Have you run simulation on this imported network?

In my case, gridlocks occurred frequently due to network topology even if the demand was small. In order to avoid gridlocks, I had aggregated neighboring nodes.

If this issue was resolved, the parameter values can be determined relatively easily as you suggested.

I have implemented this function. It is still experimental though. Please see this notebook.

BTW, I forgot to clarify that the concept of a lane is not explicitly considered in UXsim. Currently, all links must be 1-lane road. For the details, please see the updated readme.

Thanks! Are you considering lane count in the future?

yes, I have a plan

On simplification of the network, how do you recommend consolidating intersections to work best with UXsim?

One thing I would like to do is use an existing OSMnx network. I have a graph for you here:

You can load the graph with:

road_network = ox.load_graphml("merged_network.graphml")

in which road_network is a networkx.classes.multidigraph.MultiDiGraph.

On simplification of the network, how do you recommend consolidating intersections to work best with UXsim?
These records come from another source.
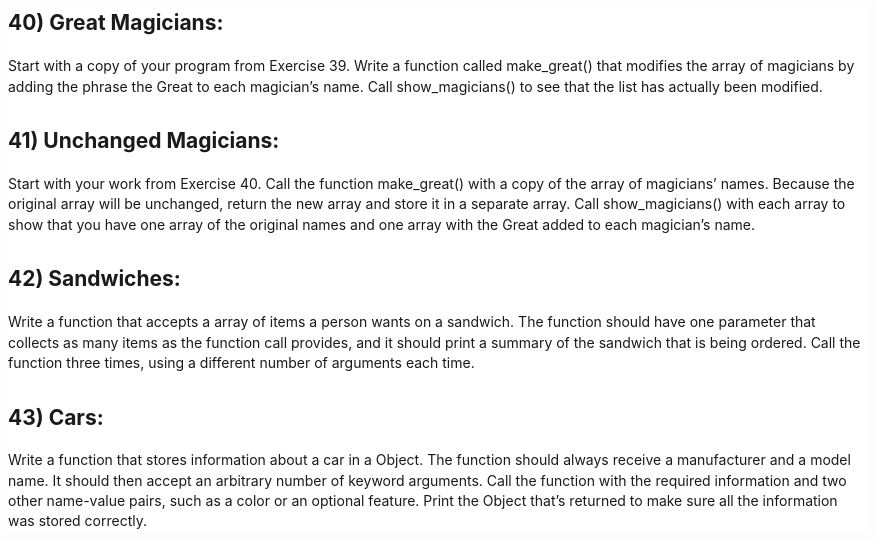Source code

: ## 40) Great Magicians:
Start with a copy of your program from Exercise 39. Write a function called make_great() that modifies the array of magicians by adding the phrase the Great to each magician’s name. Call show_magicians() to see that the list has actually been modified.


## 41) Unchanged Magicians:
Start with your work from Exercise 40. Call the function make_great() with a copy of the array of magicians’ names. Because the original array will be unchanged, return the new array and store it in a separate array. Call show_magicians() with each array to show that you have one array of the original names and one array with the Great added to each magician’s name.


## 42) Sandwiches:
Write a function that accepts a array of items a person wants on a sandwich. The function should have one parameter that collects as many items as the function call provides, and it should print a summary of the sandwich that is being ordered. Call the function three times, using a different number of arguments each time.


## 43) Cars:
Write a function that stores information about a car in a Object. The function should always receive a manufacturer and a model name. It should then accept an arbitrary number of keyword arguments. Call the function with the required information and two other name-value pairs, such as a color or an optional feature. Print the Object that’s returned to make sure all the information was stored correctly.

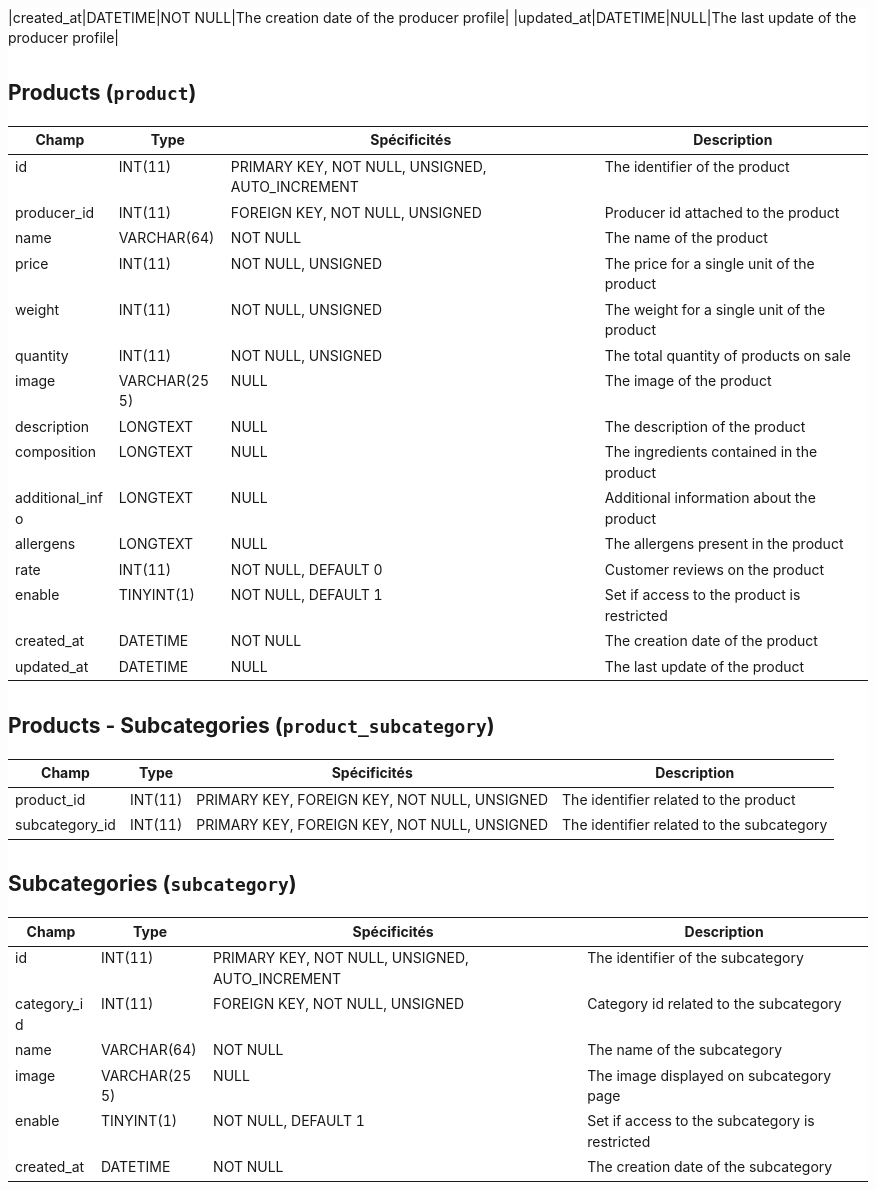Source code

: |created_at|DATETIME|NOT NULL|The creation date of the producer profile|
|updated_at|DATETIME|NULL|The last update of the producer profile|

## Products (`product`)

|Champ|Type|Spécificités|Description|
|-|-|-|-|
|id|INT(11)|PRIMARY KEY, NOT NULL, UNSIGNED, AUTO_INCREMENT|The identifier of the product|
|producer_id|INT(11)|FOREIGN KEY, NOT NULL, UNSIGNED|Producer id attached to the product|
|name|VARCHAR(64)|NOT NULL|The name of the product|
|price|INT(11)|NOT NULL, UNSIGNED|The price for a single unit of the product|
|weight|INT(11)|NOT NULL, UNSIGNED|The weight for a single unit of the product|
|quantity|INT(11)|NOT NULL, UNSIGNED|The total quantity of products on sale|
|image|VARCHAR(255)|NULL|The image of the product|
|description|LONGTEXT|NULL|The description of the product|
|composition|LONGTEXT|NULL|The ingredients contained in the product|
|additional_info|LONGTEXT|NULL|Additional information about the product|
|allergens|LONGTEXT|NULL|The allergens present in the product|
|rate|INT(11)|NOT NULL, DEFAULT 0|Customer reviews on the product|
|enable|TINYINT(1)|NOT NULL, DEFAULT 1|Set if access to the product is restricted|
|created_at|DATETIME|NOT NULL|The creation date of the product|
|updated_at|DATETIME|NULL|The last update of the product|  

## Products - Subcategories (`product_subcategory`)

|Champ|Type|Spécificités|Description|
|-|-|-|-|
|product_id|INT(11)|PRIMARY KEY, FOREIGN KEY, NOT NULL, UNSIGNED|The identifier related to the product|
|subcategory_id|INT(11)|PRIMARY KEY, FOREIGN KEY, NOT NULL, UNSIGNED|The identifier related to the subcategory|

## Subcategories (`subcategory`)

|Champ|Type|Spécificités|Description|
|-|-|-|-|
|id|INT(11)|PRIMARY KEY, NOT NULL, UNSIGNED, AUTO_INCREMENT|The identifier of the subcategory|
|category_id|INT(11)|FOREIGN KEY, NOT NULL, UNSIGNED|Category id related to the subcategory|
|name|VARCHAR(64)|NOT NULL|The name of the subcategory|
|image|VARCHAR(255)|NULL|The image displayed on subcategory page|
|enable|TINYINT(1)|NOT NULL, DEFAULT 1|Set if access to the subcategory is restricted|
|created_at|DATETIME|NOT NULL|The creation date of the subcategory|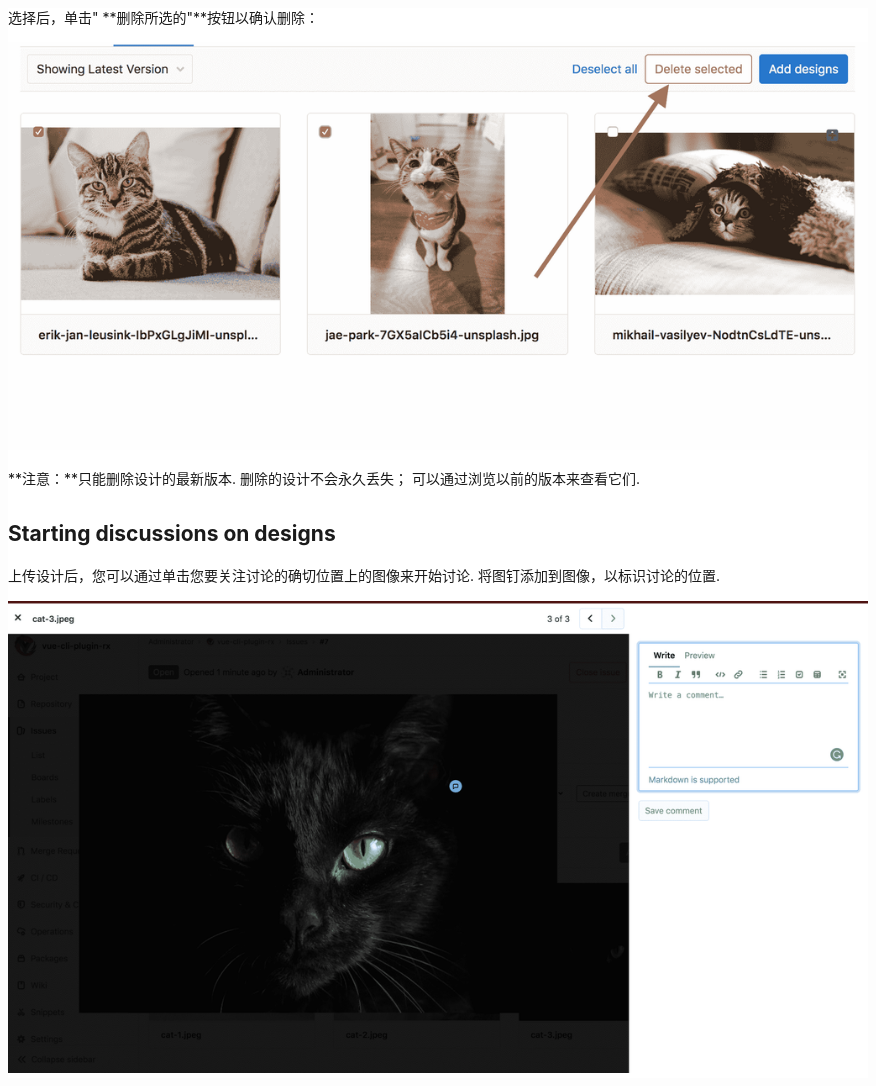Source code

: 选择后，单击" **删除所选的"**按钮以确认删除：

[![Delete multiple designs](img/eac2240244a4d3fb9f3d16c19760ea53.png)](img/delete_multiple_designs_v12_4.png)

**注意：**只能删除设计的最新版本. 删除的设计不会永久丢失； 可以通过浏览以前的版本来查看它们.

## Starting discussions on designs[](#starting-discussions-on-designs "Permalink")

上传设计后，您可以通过单击您要关注讨论的确切位置上的图像来开始讨论. 将图钉添加到图像，以标识讨论的位置.

[![Starting a new discussion on design](img/a272933779dc7642aed4eb4acde12df9.png)](img/adding_note_to_design_1.png)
In principle, 1 intersection should be represented as 1 node. But I am not very sure as it is still experimental. The quality and granularity of OSM varies greatly from place to place, so trial and error is recommended.

osmnx_graph.zip

It is not difficult to generate UXsim's Nodes and Links based on networkx graph. However, I think the conversion method should differ depending on the details of the graph specifications and the purpose of the analysis, so it is not provided as a module. Maybe you can try.